Required work:
Reproduce every line of the records below verbatim, keeping their original order, spelling, and line breaks.

"""

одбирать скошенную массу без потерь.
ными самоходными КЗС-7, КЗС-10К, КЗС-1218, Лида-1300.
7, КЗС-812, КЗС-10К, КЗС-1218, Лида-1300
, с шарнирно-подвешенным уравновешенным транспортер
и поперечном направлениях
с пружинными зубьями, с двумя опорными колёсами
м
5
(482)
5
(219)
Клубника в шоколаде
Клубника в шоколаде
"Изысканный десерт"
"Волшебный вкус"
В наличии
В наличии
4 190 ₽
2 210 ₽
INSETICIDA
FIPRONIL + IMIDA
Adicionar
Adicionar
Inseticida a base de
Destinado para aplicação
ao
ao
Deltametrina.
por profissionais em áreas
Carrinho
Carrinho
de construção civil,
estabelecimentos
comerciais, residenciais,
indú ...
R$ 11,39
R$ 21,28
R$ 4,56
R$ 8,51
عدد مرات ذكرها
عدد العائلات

"""

Answer section:
одбирать скошенную массу без потерь.
ными самоходными КЗС-7, КЗС-10К, КЗС-1218, Лида-1300.
7, КЗС-812, КЗС-10К, КЗС-1218, Лида-1300
, с шарнирно-подвешенным уравновешенным транспортер
и поперечном направлениях
с пружинными зубьями, с двумя опорными колёсами
м
5
(482)
5
(219)
Клубника в шоколаде
Клубника в шоколаде
"Изысканный десерт"
"Волшебный вкус"
В наличии
В наличии
4 190 ₽
2 210 ₽
INSETICIDA
FIPRONIL + IMIDA
Adicionar
Adicionar
Inseticida a base de
Destinado para aplicação
ao
ao
Deltametrina.
por profissionais em áreas
Carrinho
Carrinho
de construção civil,
estabelecimentos
comerciais, residenciais,
indú ...
R$ 11,39
R$ 21,28
R$ 4,56
R$ 8,51
عدد مرات ذكرها
عدد العائلات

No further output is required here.